The annual paper was approved after the ruling Liberal Democratic Party rejected a draft version as it had "failed to contain any reference to China's construction of offshore platform in the East China Sea," according to local media.

Its passage also came after Japanese Prime Minister Shinzo Abe and his ruling coalition's steamrolling of security-related bills through the lower house of parliament despite overwhelming oppositions from the public and opposition parties.

In this 400-plus page document, Japan demands China to stop build a new offshore platform that could be used for "military purposes" in the East China Sea (ECS), saying Japan has "repeatedly protested" Beijing's unilateral action in what some suspect is an attempt to force changes in the status quo in the ECS as well as in the South China Sea.

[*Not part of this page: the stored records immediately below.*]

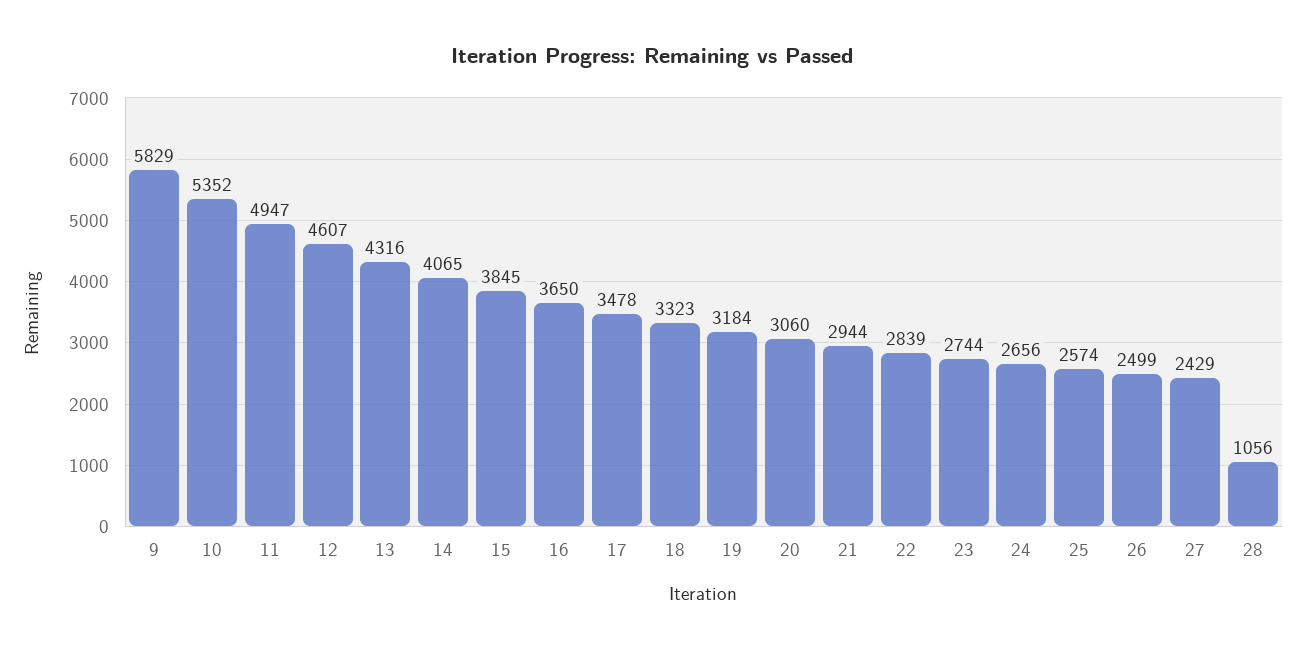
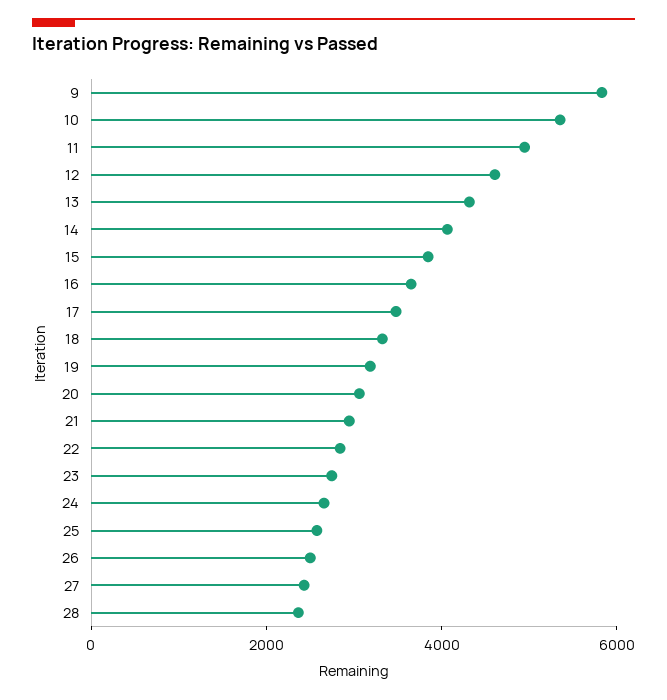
  {
    "9": 5829,
    "10": 5352,
    "11": 4947,
    "12": 4607,
    "13": 4316,
    "14": 4065,
    "15": 3845,
    "16": 3650,
    "17": 3478,
    "18": 3323,
    "19": 3184,
    "20": 3060,
    "21": 2944,
    "22": 2839,
    "23": 2744,
    "24": 2656,
    "25": 2574,
    "26": 2499,
    "27": 2429,
-   "28": 1056
+   "28": 2500
  }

Regarding Japan's accusations, China's Foreign Ministry spokeswoman Hua Chunying responded earlier this month when partial contents of the paper were disclosed that "China's relevant activities are in waters within China's jurisdiction beyond any dispute. The protests by Japan are groundless, and China does not accept the unreasonable request of Japan."

Japan also criticized China for its military spending, saying it is now 41 times higher than in fiscal 1989.

"The increase is consistent with China's robust economic growth, " Hua said, adding that those criticisms are an attempt to exaggerate the claimed threat that China poses to regional stability.

Analysts here believe that by playing up the surrounding threat, the Abe administration provides excuses for formulating a more proactive new national defense policy, evidence for remolding its Self-Defense Forces and for amending the post-war pacifist constitution.

The paper also referred to the announcement of the Democratic People's Republic of Korea that it had successfully test-fired a newly developed submarine-launched ballistic missile, claiming its nuclear tests pose a significant threat to Japan's security.

It also pointed to the conflict between Russia and the United States and Europe over the crisis in Ukraine, as well as Moscow's increased military activity in the Asia-Pacific, the Arctic, Europe and near the mainland of the United States.

Japan released its first white paper on defense in 1970 and has been compiling new versions annually since 1976.